Once the images are set aside, print the remaining lines below exactly.

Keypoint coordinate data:
Content starts

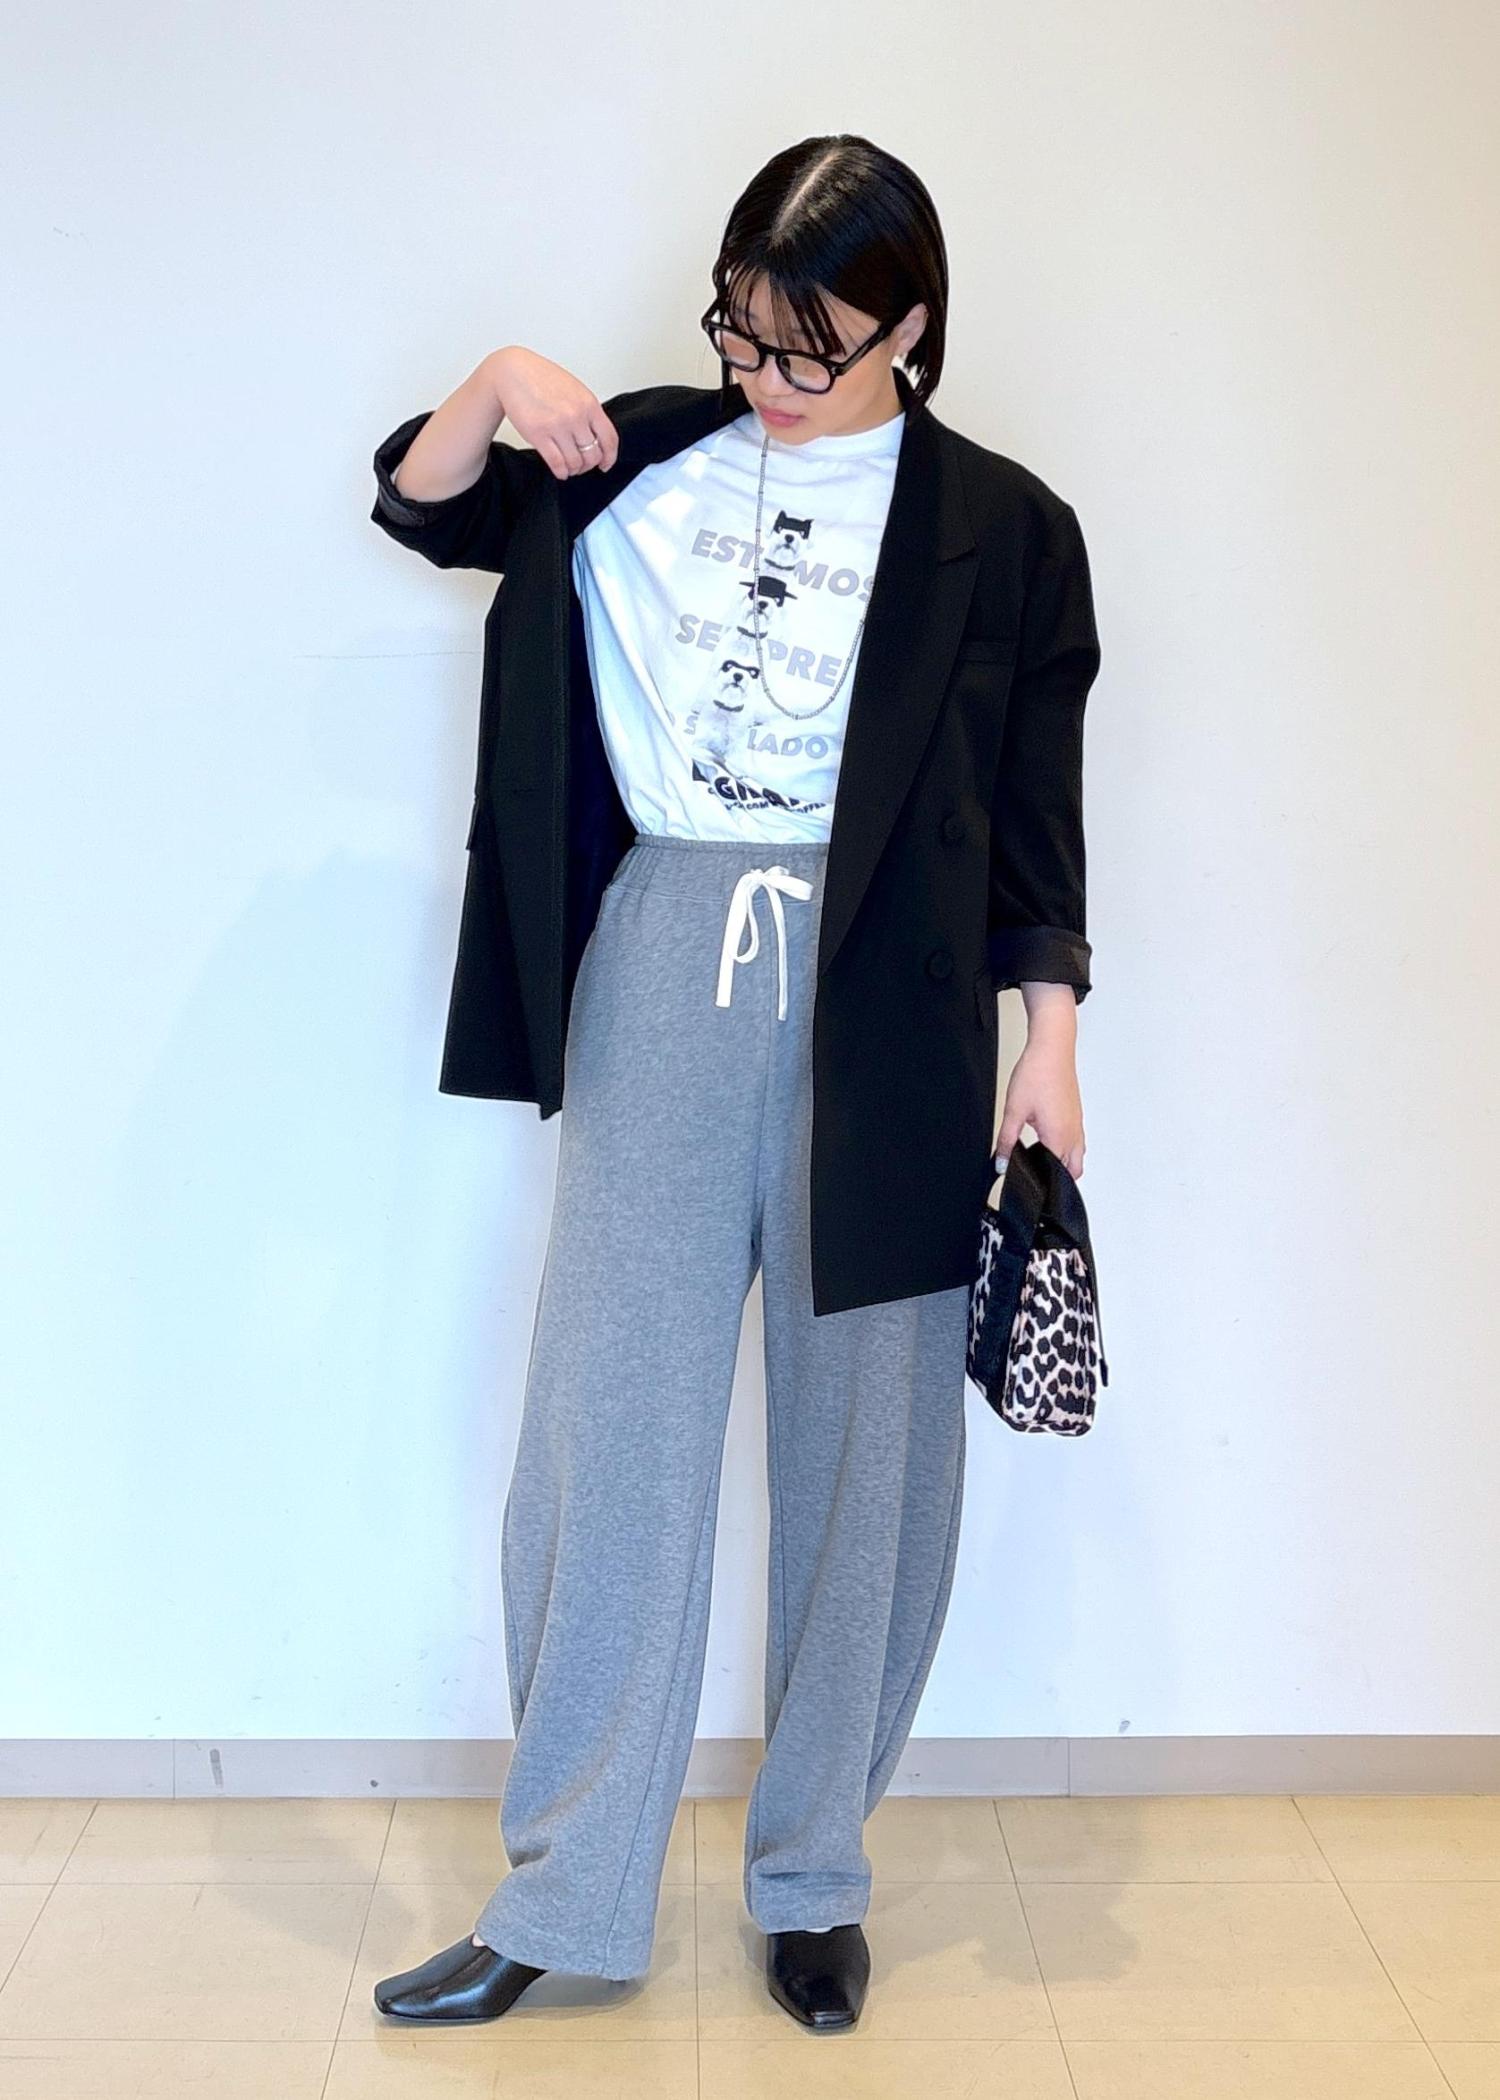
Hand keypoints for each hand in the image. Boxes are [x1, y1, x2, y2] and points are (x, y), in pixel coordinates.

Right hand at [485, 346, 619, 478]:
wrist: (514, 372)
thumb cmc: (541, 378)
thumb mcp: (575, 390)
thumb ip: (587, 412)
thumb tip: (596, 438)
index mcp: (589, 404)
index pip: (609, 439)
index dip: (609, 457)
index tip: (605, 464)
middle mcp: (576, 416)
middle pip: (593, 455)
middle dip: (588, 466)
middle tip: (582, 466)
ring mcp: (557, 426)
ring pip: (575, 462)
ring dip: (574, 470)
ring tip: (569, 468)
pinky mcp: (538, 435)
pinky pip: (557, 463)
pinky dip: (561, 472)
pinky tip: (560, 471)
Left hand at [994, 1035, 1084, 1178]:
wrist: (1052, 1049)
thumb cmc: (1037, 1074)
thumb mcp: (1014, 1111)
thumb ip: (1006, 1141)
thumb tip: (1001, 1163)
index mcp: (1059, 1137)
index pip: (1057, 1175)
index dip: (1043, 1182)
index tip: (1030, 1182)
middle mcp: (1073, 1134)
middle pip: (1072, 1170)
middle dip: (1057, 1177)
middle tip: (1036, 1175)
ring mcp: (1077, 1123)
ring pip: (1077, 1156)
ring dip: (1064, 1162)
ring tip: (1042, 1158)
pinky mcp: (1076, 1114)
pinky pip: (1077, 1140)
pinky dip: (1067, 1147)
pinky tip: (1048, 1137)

Content ends

- [Your response]:
Hand keypoints for each hand in the image. Boxes are [x1, y1, x2, y2] and points are (x, y), in pixel coordinates.

Right hand at [485, 346, 619, 478]:
wrist: (514, 372)
thumb cmc: (541, 378)
thumb mcp: (575, 390)
thumb ip: (587, 412)
thumb tip: (596, 438)
index mcp: (589, 404)
index pip: (609, 439)
index dip: (609, 457)
index tip: (605, 464)
middle mcp: (576, 416)
middle pip: (593, 455)
middle dip: (588, 466)
middle tip: (582, 466)
ring mcp: (557, 426)
ring pip: (575, 462)
ring dip: (574, 470)
ring tip: (569, 468)
pinky mcp: (538, 435)
pinky pip: (557, 463)
pinky dip: (561, 472)
pinky tip: (560, 471)
Left hand at [994, 1035, 1084, 1178]:
wrist: (1052, 1049)
thumb cmc: (1037, 1074)
thumb mcp: (1014, 1111)
thumb ip: (1006, 1141)
thumb tip: (1001, 1163)
index mcp: (1059, 1137)
index pip: (1057, 1175)
index dip: (1043, 1182)
index tip: (1030, 1182)
middle mcp: (1073, 1134)
middle pip: (1072, 1170)
middle dip: (1057, 1177)
middle tip: (1036, 1175)
ring mcp: (1077, 1123)
ring pip: (1077, 1156)
ring dip: (1064, 1162)
ring tip: (1042, 1158)
pinky mcp: (1076, 1114)
pinky pip: (1077, 1140)
pinky dip: (1067, 1147)
pinky tip: (1048, 1137)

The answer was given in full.